BEGIN DATA FOR THIS TASK
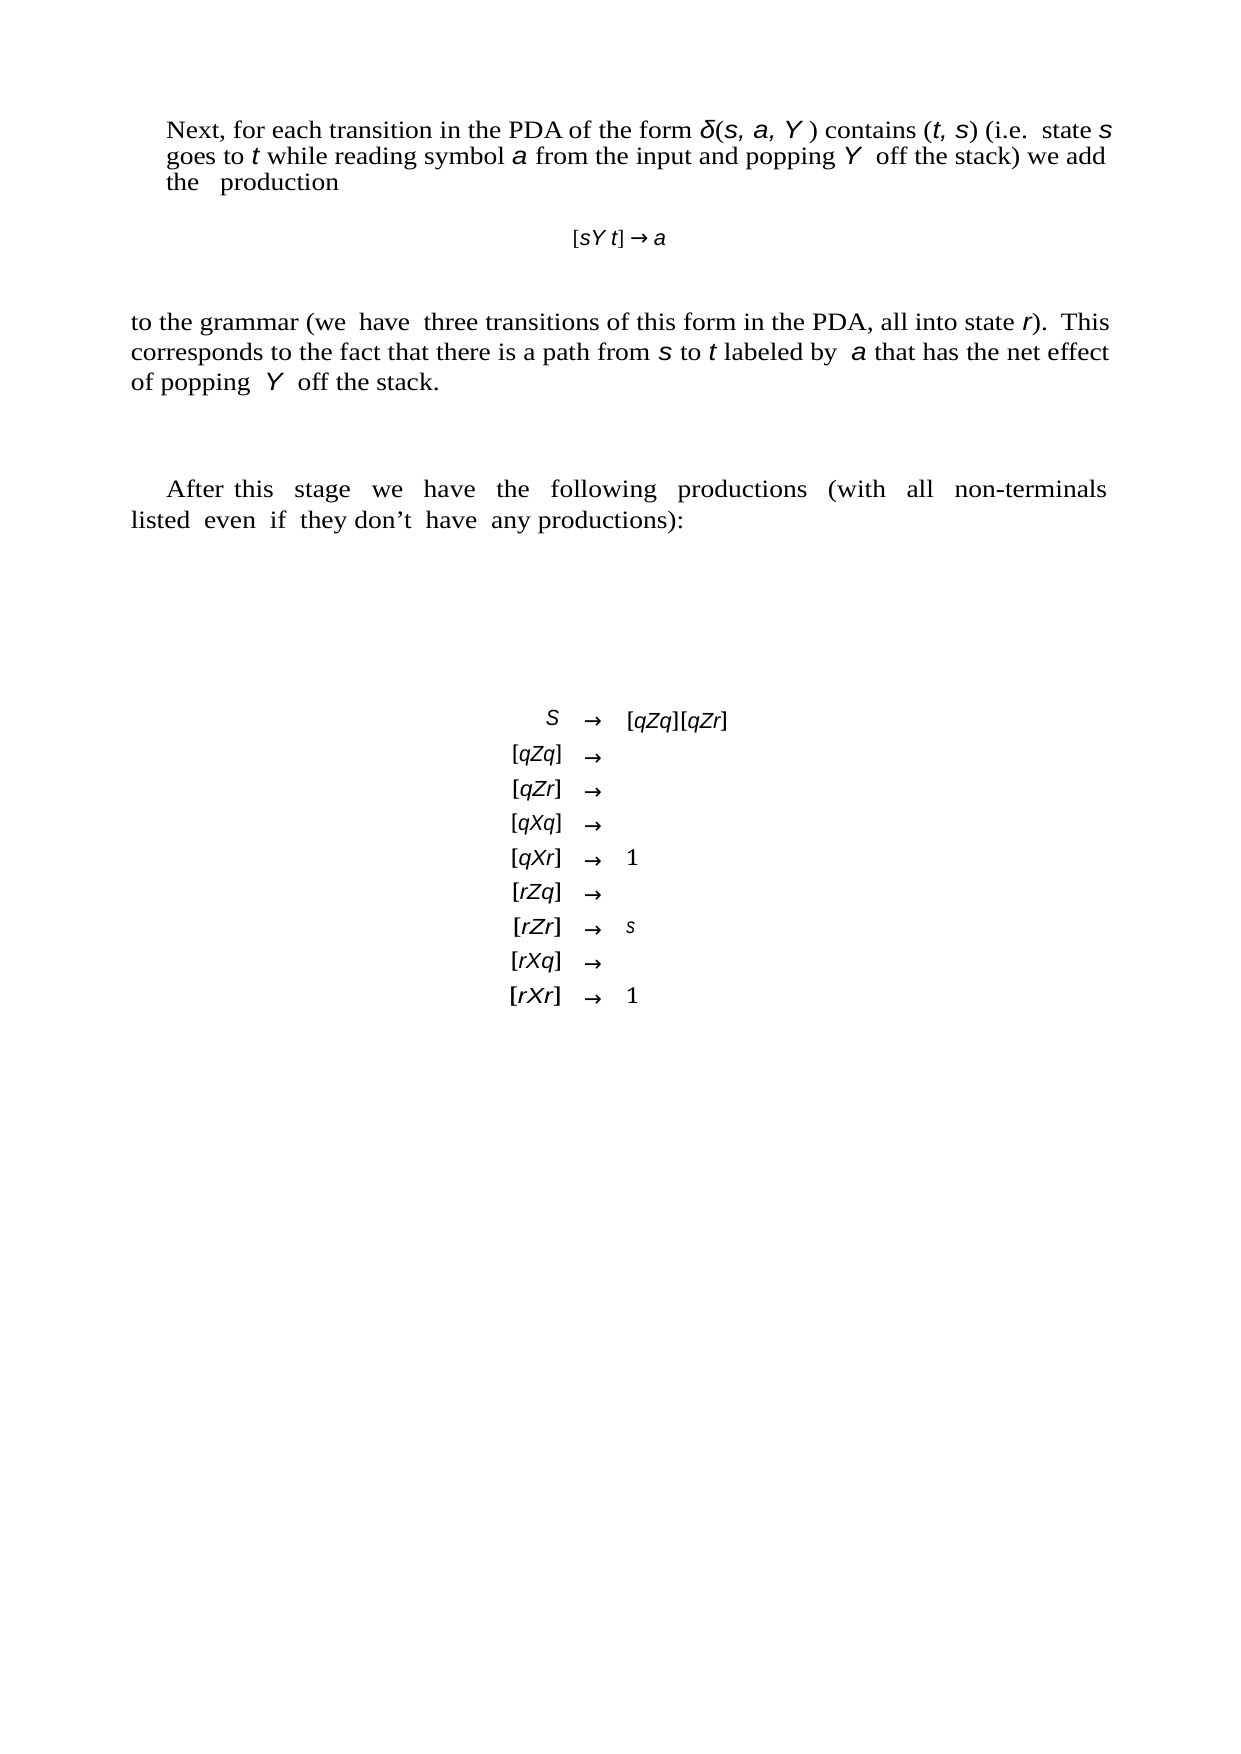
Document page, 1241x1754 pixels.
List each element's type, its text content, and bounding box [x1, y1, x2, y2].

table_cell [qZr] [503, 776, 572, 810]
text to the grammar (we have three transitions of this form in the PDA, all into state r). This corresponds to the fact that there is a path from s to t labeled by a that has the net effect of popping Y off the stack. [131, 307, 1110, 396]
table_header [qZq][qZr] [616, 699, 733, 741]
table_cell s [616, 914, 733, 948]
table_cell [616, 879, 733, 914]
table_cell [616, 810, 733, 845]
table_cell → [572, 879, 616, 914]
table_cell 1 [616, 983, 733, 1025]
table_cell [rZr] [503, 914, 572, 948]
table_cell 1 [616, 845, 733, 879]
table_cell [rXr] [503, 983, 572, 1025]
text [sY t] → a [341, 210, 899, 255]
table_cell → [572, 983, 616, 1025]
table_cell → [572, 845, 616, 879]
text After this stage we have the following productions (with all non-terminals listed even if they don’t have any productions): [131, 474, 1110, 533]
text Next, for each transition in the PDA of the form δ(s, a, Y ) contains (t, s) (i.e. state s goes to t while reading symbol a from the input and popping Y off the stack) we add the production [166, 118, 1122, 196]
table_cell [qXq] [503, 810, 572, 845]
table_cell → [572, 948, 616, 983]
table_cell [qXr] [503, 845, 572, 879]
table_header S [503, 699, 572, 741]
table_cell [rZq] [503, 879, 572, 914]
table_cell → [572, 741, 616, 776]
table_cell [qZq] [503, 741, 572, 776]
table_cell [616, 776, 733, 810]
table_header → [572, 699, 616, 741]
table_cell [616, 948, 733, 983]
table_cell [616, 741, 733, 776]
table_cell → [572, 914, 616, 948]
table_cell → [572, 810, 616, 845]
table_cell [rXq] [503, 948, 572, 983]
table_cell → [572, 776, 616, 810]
END DATA FOR THIS TASK
- _WHAT YOU HAVE TO DO_
Please reproduce every one of the entries above word for word, omitting the pictures.

- _REPLY TO THE EXERCISE_
Document page, 1241x1754 pixels.
List each element's type, its text content, and bounding box [x1, y1, x2, y2].

table_cell [qZr] [503, 776, 572, 810]
text to the grammar (we have three transitions of this form in the PDA, all into state r). This corresponds to the fact that there is a path from s to t labeled by a that has the net effect of popping Y off the stack. [131, 307, 1110, 396]
table_header [qZq][qZr] [616, 699, 733, 741]
table_cell s [616, 914, 733, 948]
table_cell [616, 879, 733, 914]
table_cell [616, 810, 733, 845]
table_cell → [572, 879, 616, 914]
table_cell 1 [616, 983, 733, 1025]
table_cell [rZr] [503, 914, 572, 948]
table_cell 1 [616, 845, 733, 879]
table_cell [rXr] [503, 983, 572, 1025]
text [sY t] → a [341, 210, 899, 255]
table_cell → [572, 983, 616, 1025]
table_cell → [572, 845, 616, 879]
text After this stage we have the following productions (with all non-terminals listed even if they don’t have any productions): [131, 474, 1110, 533]
text Next, for each transition in the PDA of the form δ(s, a, Y ) contains (t, s) (i.e. state s goes to t while reading symbol a from the input and popping Y off the stack) we add the production [166, 118, 1122, 196]
table_cell [qXq] [503, 810, 572, 845]
table_cell → [572, 948, 616, 983]
table_cell [qXr] [503, 845, 572, 879]
table_header S [503, 699, 572, 741]
table_cell [rZq] [503, 879, 572, 914]
table_cell → [572, 741, 616, 776]
table_cell [qZq] [503, 741, 572, 776]
table_cell [616, 776, 733, 810]
table_header → [572, 699, 616, 741]
table_cell [616, 948, 733, 983]
table_cell [616, 741, 733, 776]
table_cell → [572, 914, 616, 948]
table_cell → [572, 810, 616, 845]
table_cell [rXq] [503, 948, 572, 983]
table_cell → [572, 776, 616, 810]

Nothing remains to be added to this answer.